# Mount Snow: 01/01/11



## riverc0il (Dec 31, 2010)

Maybe? 

I have an opening on my SkiVT card. How are the bumps right now? Will the North Face soften up enough with the warm temps even without much sun? I assume it won't get much sun if it is north facing, but I have never been there. What's skiing well? Worth a 3 hour drive for me? Its either that or use a Mad Card. I suspect Snow will ski better than MRG. 

Two "new to me" areas in one weekend would be quite wild for me. Hmmm...


----------



## drjeff (Dec 31, 2010)

riverc0il said:


> Maybe?
> 
> I have an opening on my SkiVT card. How are the bumps right now? Will the North Face soften up enough with the warm temps even without much sun? I assume it won't get much sun if it is north facing, but I have never been there. What's skiing well? Worth a 3 hour drive for me? Its either that or use a Mad Card. I suspect Snow will ski better than MRG.
> 
> Two "new to me" areas in one weekend would be quite wild for me. Hmmm...



Softening wise, should be a non issue - made it to the mid/upper 40's here today and as of 10:30PM, it's still 43 degrees on my back deck (about 300 feet above the base area).  Bumps are plentiful now, and the manmade trails are covered deep! (Bumps on Fallen Timbers, Plummet and Ripcord on the Northface Snowmaking trails - natural ones are a bit thin in places)  Also Bear Trap in the Sunbrook area is bumped up well, and seeded low angle bumps on the main face on Roller Coaster, Exhibition and Cooper's Junction.  

I hope to ski more tommorrow 1/1 than today, as I had a sick almost 7 year old kid who couldn't make her lesson and had me back at my place by 9:45   I'll be in a maroon jacket with gray trim and tan pants/black helmet, my wife will be in tan/black/orange plaid pants and a black coat - we'll be on the hill from just after 8 until atleast noon.  After noon we'll likely be found in the 2nd floor of the base lodge Station Tap room watching various college football games at the bar - I'll have a UCONN windshirt on in advance of my Huskies beating Oklahoma in the Fiesta Bowl tommorrow night!


----------



## riverc0il (Jan 1, 2011)

Sorry drjeff, didn't see your post last night and didn't check this morning. Would have been nice to meet you. Had a GREAT time today. Really surprised by the quality of the North Face area. It looked good on paper but given what the main face of Snow looks like (wide open and characterless) I wasn't expecting North Face trails to feel like the types of trails I enjoy. Timbers had good low angle bumps and Plummet was a bit variable with wide bumps up top but nice down low. Once I found Ripcord though, I was in my element. Great steep trail and the bumps were soft. Good for catching massive jump turn airs. Hammered that run most of the afternoon until I left.

Too bad you can't get North Face skiing without the base area. Would be killer if they put in a road over there. Boot up at your car, summit lodge when you need it, and just hammer quality trails without the rest of the zoo. Given that I went more for "the list" and because I didn't have anything better to do and they were not blacked out, I wasn't expecting much and had a ton of fun, great day out there.

Supplied entries |
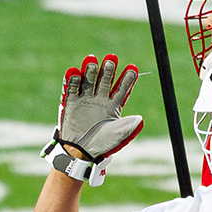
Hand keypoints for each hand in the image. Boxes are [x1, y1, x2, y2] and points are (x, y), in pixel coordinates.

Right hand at [51, 54, 143, 180]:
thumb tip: (141, 120)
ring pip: (89, 81)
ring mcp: (85, 99)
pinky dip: (72, 79)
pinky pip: (71, 88)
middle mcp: (100, 99)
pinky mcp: (71, 103)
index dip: (128, 79)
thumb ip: (129, 127)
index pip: (122, 88)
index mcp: (114, 105)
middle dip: (108, 70)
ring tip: (91, 60)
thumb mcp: (118, 135)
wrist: (80, 152)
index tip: (133, 68)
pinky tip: (74, 71)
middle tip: (111, 59)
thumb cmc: (103, 144)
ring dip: (90, 71)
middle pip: (105, 80)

Work to complete |
(a) Please list every trail that drjeff's reply in the Mount Snow thread names as having bumps.
(b) In the Mount Snow thread, which trail did riverc0il ski for most of the afternoon?
(c) Carry the Mount Snow thread forward from its final post.

Answer set |
(a) Fallen Timbers, Plummet, Ripcord, Bear Trap, Roller Coaster, Exhibition, Cooper's Junction

(b) Ripcord

(c)
Oh yea, no lines. Maybe two minute wait at the most busiest.


----------



## drjeff (Jan 1, 2011)

riverc0il said:


> Sorry drjeff, didn't see your post last night and didn't check this morning. Would have been nice to meet you. Had a GREAT time today. Really surprised by the quality of the North Face area. It looked good on paper but given what the main face of Snow looks like (wide open and characterless) I wasn't expecting North Face trails to feel like the types of trails I enjoy. Timbers had good low angle bumps and Plummet was a bit variable with wide bumps up top but nice down low. Once I found Ripcord though, I was in my element. Great steep trail and the bumps were soft. Good for catching massive jump turn airs. Hammered that run most of the afternoon until I left.
> 
> Too bad you can't get North Face skiing without the base area. Would be killer if they put in a road over there. Boot up at your car, summit lodge when you need it, and just hammer quality trails without the rest of the zoo. Given that I went more for "the list" and because I didn't have anything better to do and they were not blacked out, I wasn't expecting much and had a ton of fun, great day out there.
> 
> Oh yea, no lines. Maybe two minute wait at the most busiest.



Glad you had a good day at my home hill.  Even though it has a bit of a reputation as a wide oprn cruiser hill, there's way more than that.  Ripcord was nice today.  Me and my daughter were the 1st ones down it this AM, and you're right about the jump turn airs being a blast!  Need to get you down here again sometime when the woods are in play, there's LOTS of good stuff of all angles to explore on all mountain faces!

Line wise, today was what I would characterize as a light weekend crowd, and it was great that they were spinning all 20 lifts, as sometimes with todays volume crowd, they'll shut down 4 or 5 "accessory" lifts.  Word on the street is that starting with the return of the colder air on Monday, that round 2 of "cover the entire mountain" snowmaking will begin!


----------



## riverc0il (Jan 1, 2011)

drjeff said:


> Need to get you down here again sometime when the woods are in play, there's LOTS of good stuff of all angles to explore on all mountain faces!


A return trip for me to Mount Snow is highly unlikely. Don't get me wrong, I had a great time. And the trip was well timed as I imagine Mount Snow had as good of bumps as any where else in the northeast today. But now that Mount Snow is no longer on "the list", I doubt I will feel the need to return there just to sample the trees, given my normal haunts.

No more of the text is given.